**Requirement:** Filter these entries so that only lines with the word "Упорно" remain.

**Records for processing:**
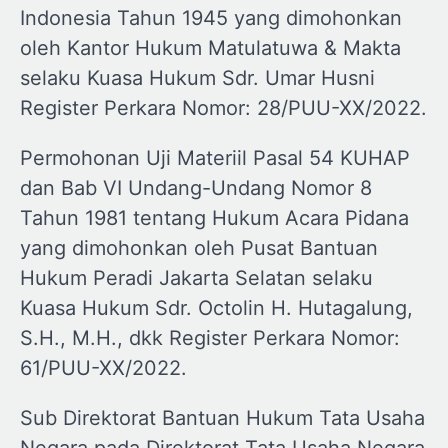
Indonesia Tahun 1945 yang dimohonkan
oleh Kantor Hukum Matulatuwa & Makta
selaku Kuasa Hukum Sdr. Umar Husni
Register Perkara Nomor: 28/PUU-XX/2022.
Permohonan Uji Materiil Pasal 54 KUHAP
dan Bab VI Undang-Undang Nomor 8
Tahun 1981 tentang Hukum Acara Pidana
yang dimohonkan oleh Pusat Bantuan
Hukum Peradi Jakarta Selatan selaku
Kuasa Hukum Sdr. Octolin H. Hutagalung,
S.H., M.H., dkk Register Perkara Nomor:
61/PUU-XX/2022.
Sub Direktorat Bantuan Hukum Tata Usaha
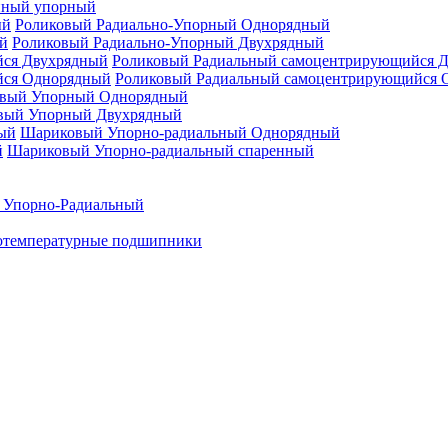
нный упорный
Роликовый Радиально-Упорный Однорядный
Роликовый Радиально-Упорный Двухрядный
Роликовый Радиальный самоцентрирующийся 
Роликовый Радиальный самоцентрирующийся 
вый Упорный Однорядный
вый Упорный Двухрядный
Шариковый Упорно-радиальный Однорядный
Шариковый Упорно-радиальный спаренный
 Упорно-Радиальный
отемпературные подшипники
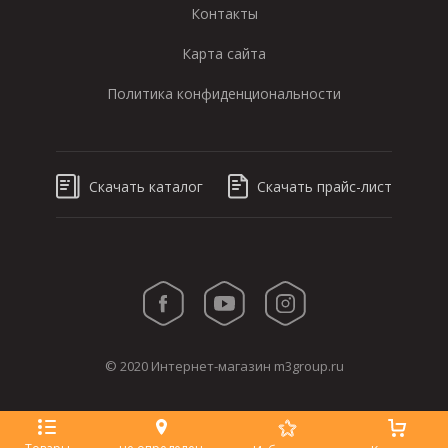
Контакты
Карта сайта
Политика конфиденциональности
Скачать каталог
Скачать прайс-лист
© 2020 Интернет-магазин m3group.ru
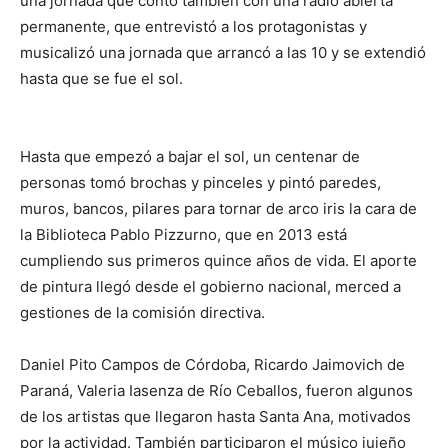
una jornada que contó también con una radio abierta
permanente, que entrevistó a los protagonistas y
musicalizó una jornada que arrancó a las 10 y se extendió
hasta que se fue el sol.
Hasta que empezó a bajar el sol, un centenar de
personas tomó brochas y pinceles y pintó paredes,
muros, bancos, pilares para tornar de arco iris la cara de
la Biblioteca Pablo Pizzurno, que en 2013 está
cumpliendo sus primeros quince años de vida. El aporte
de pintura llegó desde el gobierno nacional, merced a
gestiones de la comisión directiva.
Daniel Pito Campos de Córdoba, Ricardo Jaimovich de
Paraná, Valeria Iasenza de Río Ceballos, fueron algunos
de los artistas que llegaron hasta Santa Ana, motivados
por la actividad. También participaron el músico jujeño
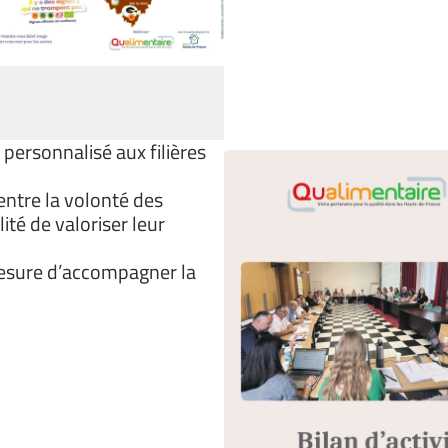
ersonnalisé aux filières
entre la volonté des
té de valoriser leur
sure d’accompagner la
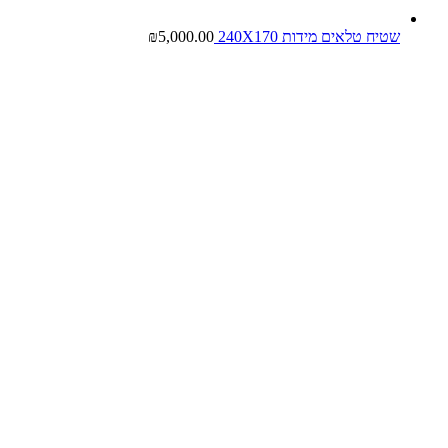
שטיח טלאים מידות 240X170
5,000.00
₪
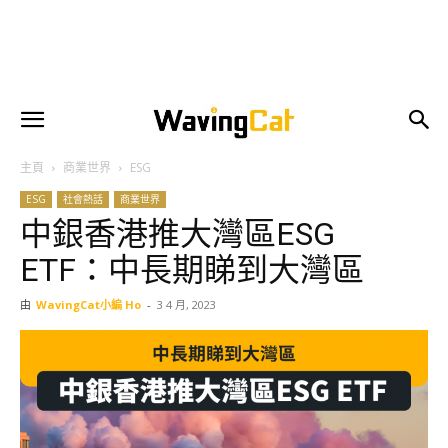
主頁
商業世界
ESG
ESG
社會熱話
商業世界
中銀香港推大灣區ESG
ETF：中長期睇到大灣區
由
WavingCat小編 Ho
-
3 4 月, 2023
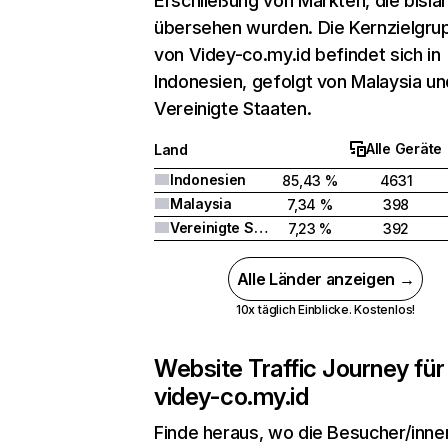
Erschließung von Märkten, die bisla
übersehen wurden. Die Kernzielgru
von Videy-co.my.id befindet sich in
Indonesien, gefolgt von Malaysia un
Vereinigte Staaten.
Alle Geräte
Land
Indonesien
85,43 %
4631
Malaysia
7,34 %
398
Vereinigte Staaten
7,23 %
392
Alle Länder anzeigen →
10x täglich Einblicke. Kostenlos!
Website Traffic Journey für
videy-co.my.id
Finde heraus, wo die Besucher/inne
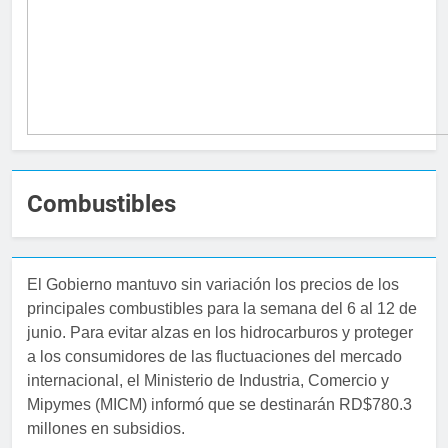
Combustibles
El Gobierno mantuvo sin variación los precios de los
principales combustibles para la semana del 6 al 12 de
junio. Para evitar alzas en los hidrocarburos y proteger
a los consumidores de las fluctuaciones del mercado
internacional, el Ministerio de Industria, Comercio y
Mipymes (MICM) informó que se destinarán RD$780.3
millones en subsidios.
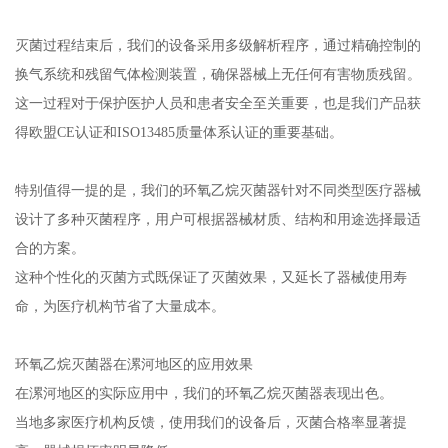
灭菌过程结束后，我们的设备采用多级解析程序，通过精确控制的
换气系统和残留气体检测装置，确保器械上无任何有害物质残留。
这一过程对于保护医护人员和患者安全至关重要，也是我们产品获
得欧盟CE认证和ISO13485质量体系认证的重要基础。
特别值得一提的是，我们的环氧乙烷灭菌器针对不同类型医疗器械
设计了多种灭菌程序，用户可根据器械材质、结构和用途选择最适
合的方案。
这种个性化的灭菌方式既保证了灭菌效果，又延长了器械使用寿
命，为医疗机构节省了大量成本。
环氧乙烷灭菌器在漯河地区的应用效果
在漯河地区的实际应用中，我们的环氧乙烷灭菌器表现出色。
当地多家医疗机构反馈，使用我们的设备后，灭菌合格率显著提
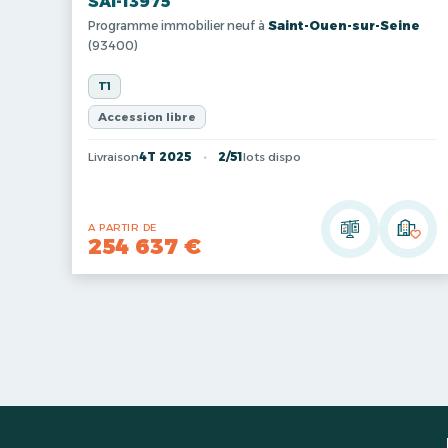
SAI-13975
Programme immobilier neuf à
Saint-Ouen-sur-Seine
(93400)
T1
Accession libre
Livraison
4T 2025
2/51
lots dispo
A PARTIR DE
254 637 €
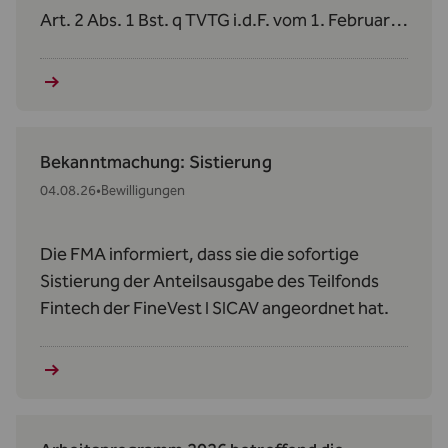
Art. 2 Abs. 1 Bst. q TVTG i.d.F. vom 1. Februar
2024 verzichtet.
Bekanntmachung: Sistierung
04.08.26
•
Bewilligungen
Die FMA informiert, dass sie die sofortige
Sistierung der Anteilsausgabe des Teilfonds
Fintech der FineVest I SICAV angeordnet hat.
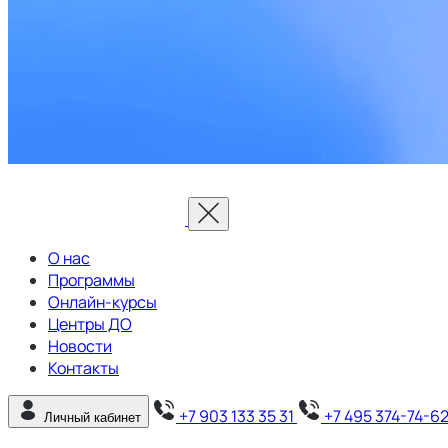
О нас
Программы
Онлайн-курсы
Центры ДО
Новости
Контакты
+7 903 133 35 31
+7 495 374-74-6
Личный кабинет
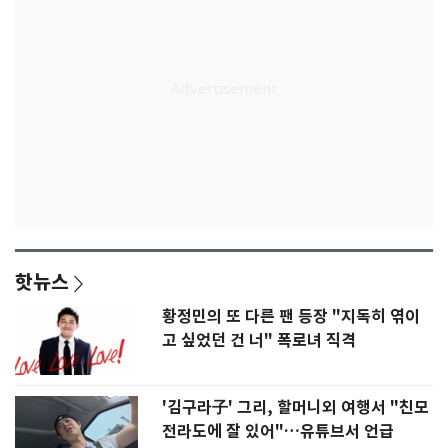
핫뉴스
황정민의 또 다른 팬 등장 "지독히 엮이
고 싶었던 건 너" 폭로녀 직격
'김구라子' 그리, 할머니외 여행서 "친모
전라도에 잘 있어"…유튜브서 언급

**Solution:**
Шариковый Упорно-радиальный Однорядный
Шариковый Упорно-радиальный спаренный
 Упорно-Радиальный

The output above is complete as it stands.